Il a également affirmé que l'opération de "cyber-espionnage" de plus en plus agressive de la part de la Russie a mené à "de nombreuses autres attaques ... contre des partis, des bureaux de députés, des fondations politiques".
"Nous prévoyons d'autres attaques encore, et nous surveillons les menaces très attentivement et de très près", a déclaré Massen.
Il a ajouté que les autorités allemandes savaient quels serveurs les groupes de pirates liés au GRU, tels que APT10, APT28 et APT29, avaient utilisé en 2015 et qu'elles étaient désormais à la recherche de moyens de contre-attaquer.
"Il est nécessaire que nous soyons en mesure de détruire ces serveurs si les fournisseurs d'accès et les propriétaires des serveurs ne sont pas en mesure de faire en sorte qu'ils ne soient pas utilisés pour des attaques", a-t-il expliqué.
Le chef du renseignement a également accusé la Russie de mener une campagne de désinformation ouverte visant les électeurs allemands.
Il a cité des reportages erronés diffusés par des médias publics russes, l'an dernier, selon lesquels des migrants arabes auraient violé une fille russe en Allemagne, ainsi que des "fausses informations mal conçues" selon lesquelles le père du candidat du SPD à la chancellerie, Martin Schulz, aurait été un gardien de camp de concentration nazi.
Massen a déclaré que cette année, la Russie a envoyé à des fonctionnaires lituaniens des emails affirmant faussement qu'un soldat allemand d'un bataillon de l'OTAN aurait violé une fille lituanienne.
Des menaces grandissantes
Lors de la même conférence à Potsdam, le chef du renseignement extérieur allemand, Bruno Kahl, a estimé que "des ressources étatiques étaient nécessaires" pour conduire les types d'attaques subies par l'Allemagne.
Il a déclaré que la Chine et l'Iran ainsi que la Russie se trouvaient derrière la "forte augmentation" des récentes opérations de "cyber-sabotage" à travers le monde.
Holger Münch, le chef de la BKA, la police fédérale allemande, a quant à lui noté que des groupes criminels faisaient également partie du problème.
Il a déclaré que l'Allemagne avait enregistré 82 000 cas de cybercriminalité l'an dernier, pour un coût de plus de 22 milliards d'euros.
"Vous pouvez acheter des failles de sécurité, acquérir des données volées [en ligne]. Des botnets peuvent être loués pour mener des cyberattaques encore plus importantes," a-t-il expliqué. "Certaines offres sont très peu coûteuses.
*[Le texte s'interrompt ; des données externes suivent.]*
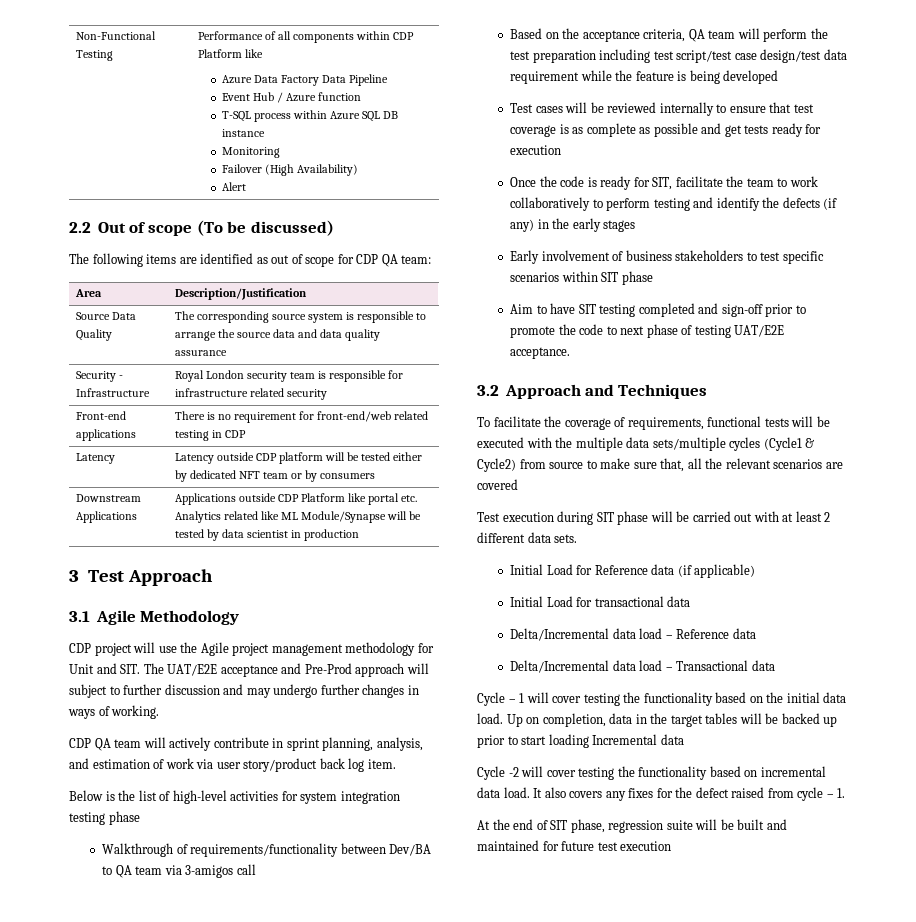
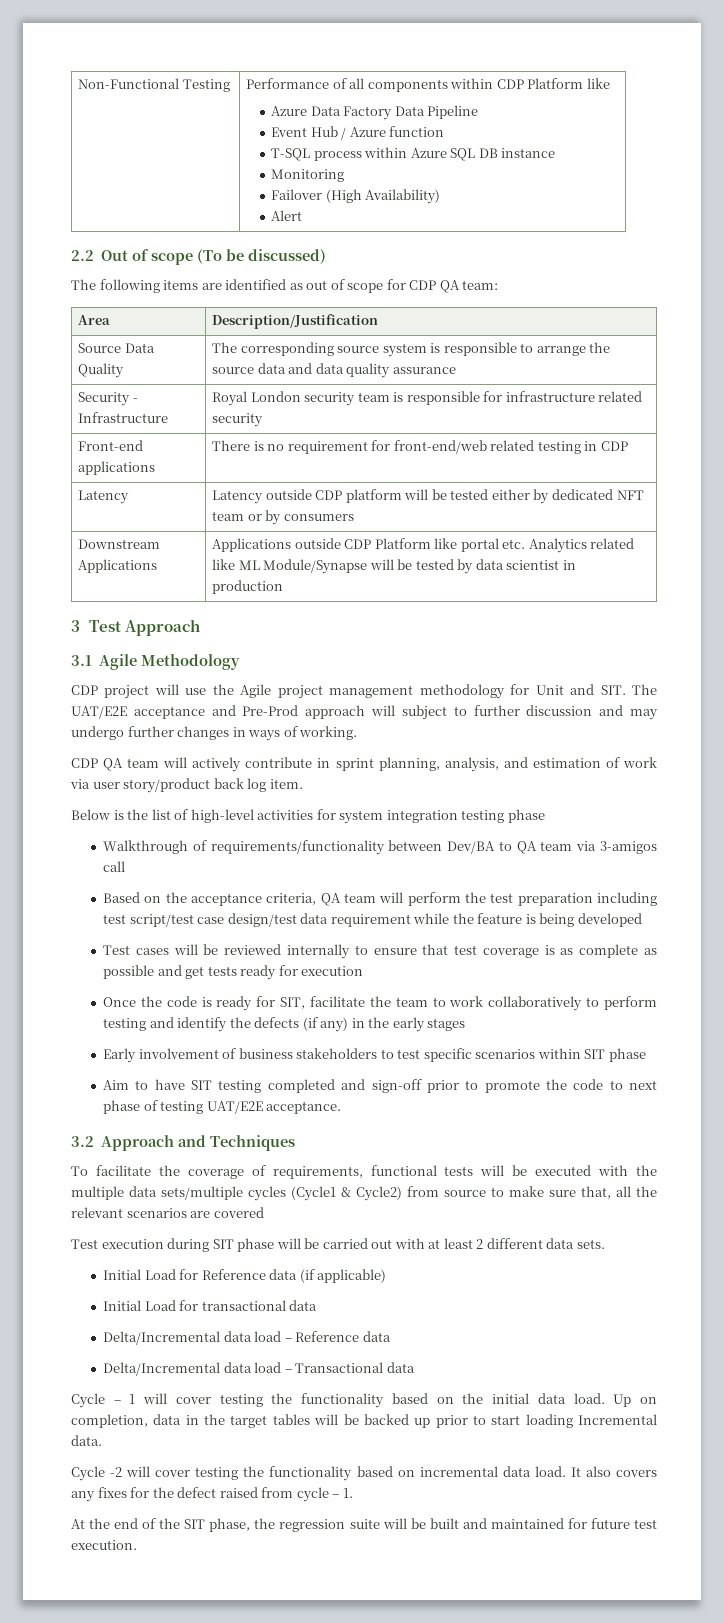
[660,734,684,745] data -> [71,1435,102,1446] data.
(548, 825) none -> [159,1518,181,1529] the
(605, 826) none -> [254,1518,276,1529] the
[620,841,672,851] execution -> [71,1540,137,1550] execution.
La conséquence est que de nombreux domaines criminels conventionnels apparaissent maintenant sur la toile".
Un ‘’botnet’’ est un logiciel malveillant qui vous permet de détourner l'ordinateur d'une autre personne pour l'utiliser dans une cyber-attaque.
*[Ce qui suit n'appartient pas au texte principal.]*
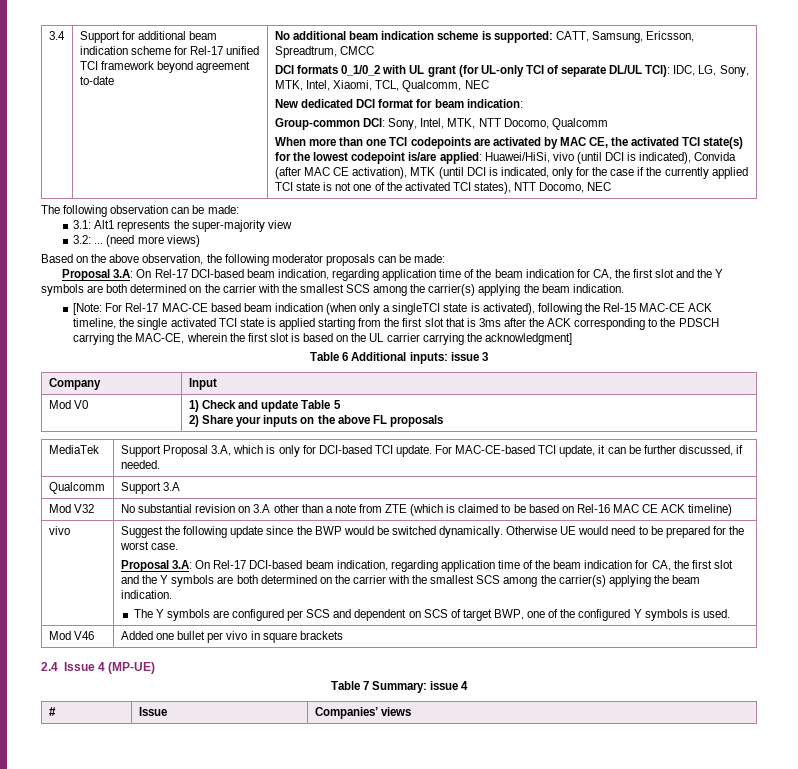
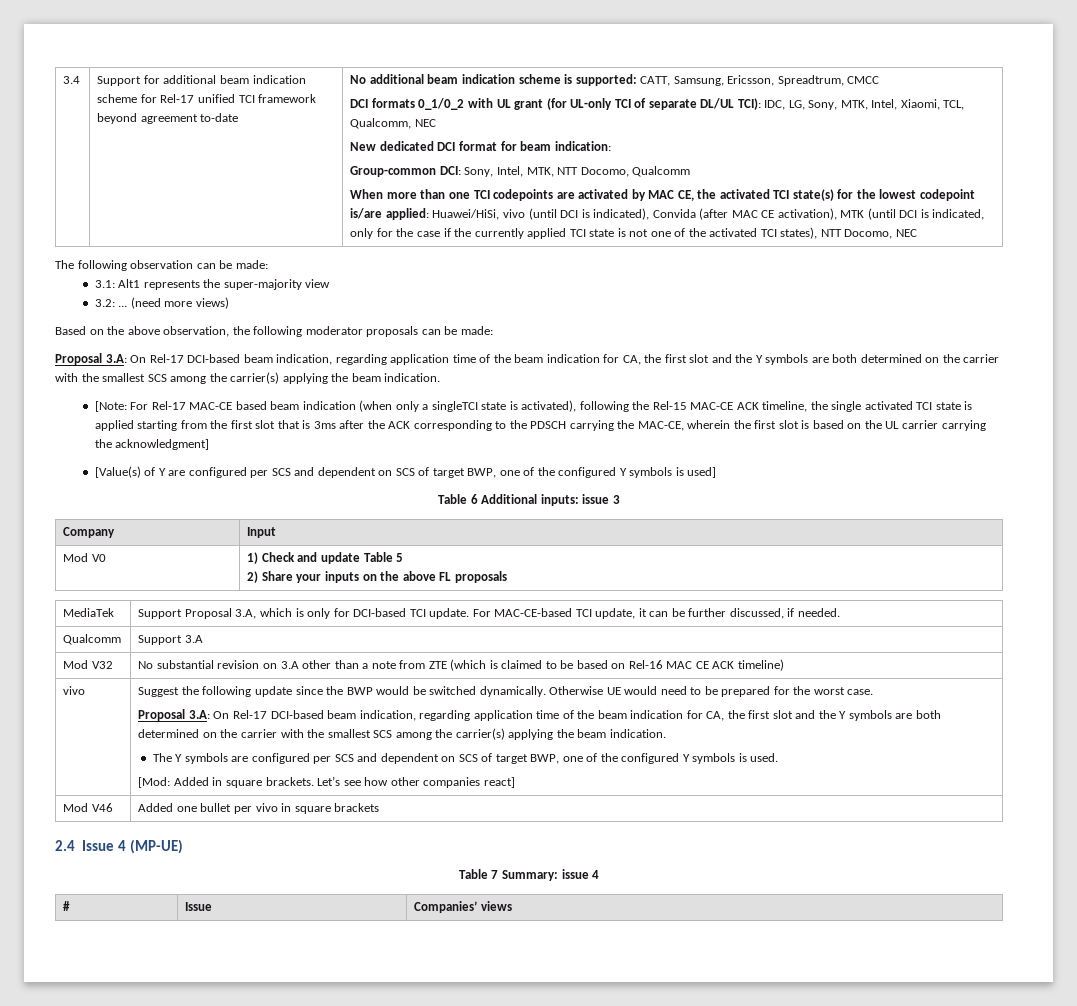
(572, 339) none -> [94,466,717,478] // [Value(s) of Y are configured per SCS and dependent on SCS of target BWP, one of the configured Y symbols is used]
(730, 613) none -> [138,776,515,788] // [Mod: Added in square brackets. Let’s see how other companies react]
Les médias d'Etat russes et le GRU ont également attaqué le candidat pro-européen, Emmanuel Macron, à l'approche du second tour de l'élection présidentielle du 7 mai.
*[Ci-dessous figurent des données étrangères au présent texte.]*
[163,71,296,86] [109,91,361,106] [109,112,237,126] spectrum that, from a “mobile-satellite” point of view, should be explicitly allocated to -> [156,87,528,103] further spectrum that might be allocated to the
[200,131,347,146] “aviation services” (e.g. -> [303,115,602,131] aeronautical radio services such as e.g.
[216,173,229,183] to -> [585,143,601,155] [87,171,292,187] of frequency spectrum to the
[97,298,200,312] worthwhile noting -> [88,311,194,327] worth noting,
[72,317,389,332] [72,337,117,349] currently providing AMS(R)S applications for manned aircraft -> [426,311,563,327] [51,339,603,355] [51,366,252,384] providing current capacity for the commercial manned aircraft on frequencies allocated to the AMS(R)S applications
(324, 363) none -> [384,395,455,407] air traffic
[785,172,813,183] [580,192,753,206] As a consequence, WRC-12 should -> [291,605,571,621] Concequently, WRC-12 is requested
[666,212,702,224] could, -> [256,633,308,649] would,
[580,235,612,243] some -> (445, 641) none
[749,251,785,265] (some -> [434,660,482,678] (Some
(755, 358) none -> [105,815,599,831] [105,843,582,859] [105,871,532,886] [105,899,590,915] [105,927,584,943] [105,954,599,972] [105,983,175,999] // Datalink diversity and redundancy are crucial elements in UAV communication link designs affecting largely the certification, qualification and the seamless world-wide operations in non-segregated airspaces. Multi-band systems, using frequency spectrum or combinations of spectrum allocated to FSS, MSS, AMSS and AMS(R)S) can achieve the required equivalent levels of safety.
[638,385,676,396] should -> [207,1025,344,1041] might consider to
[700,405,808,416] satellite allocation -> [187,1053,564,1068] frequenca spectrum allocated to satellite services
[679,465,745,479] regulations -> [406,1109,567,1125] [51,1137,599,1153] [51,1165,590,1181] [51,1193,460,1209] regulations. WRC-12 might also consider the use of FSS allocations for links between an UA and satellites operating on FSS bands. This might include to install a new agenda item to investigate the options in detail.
Malgré tous les efforts menés par la Russie, les sondeurs prévoient une victoire de Macron face à la candidate anti-européenne et pro-russe Marine Le Pen, avec 20 points d'écart ou plus.
En Allemagne, la CDU et le SPD, les partis chrétien-démocrate et social-démocrate, devancent encore plus fortement les partis pro-russes, l'AfD et Die Linke, qui sont sous la la barre des 10% dans les sondages.
Le trolling russe
Le Kremlin a nié tout piratage. Poutine a même assuré à la chancelière allemande Angela Merkel, qu'il a rencontrée mardi en Russie : "nous n'intervenons jamais dans la politique d'autres pays".
Vladimir Chizhov, l'ambassadeur russe auprès de l'UE, a également déclaré mercredi à la presse à Bruxelles que "la Russie ne se mêle pas des élections".
Il s'est également moqué des "médias européens" en les remerciant d'avoir été "assez prudents en n’affirmant pas que le résultat du référendum [sur le Brexit] l'an dernier au Royaume-Uni était dû à des hackers russes".
L'ambassade de Russie à Londres a également ‘’trollé’’ l'UE, jeudi, après que le gouvernement britannique a accusé la Commission européenne de vouloir interférer dans les élections anticipées du mois de juin.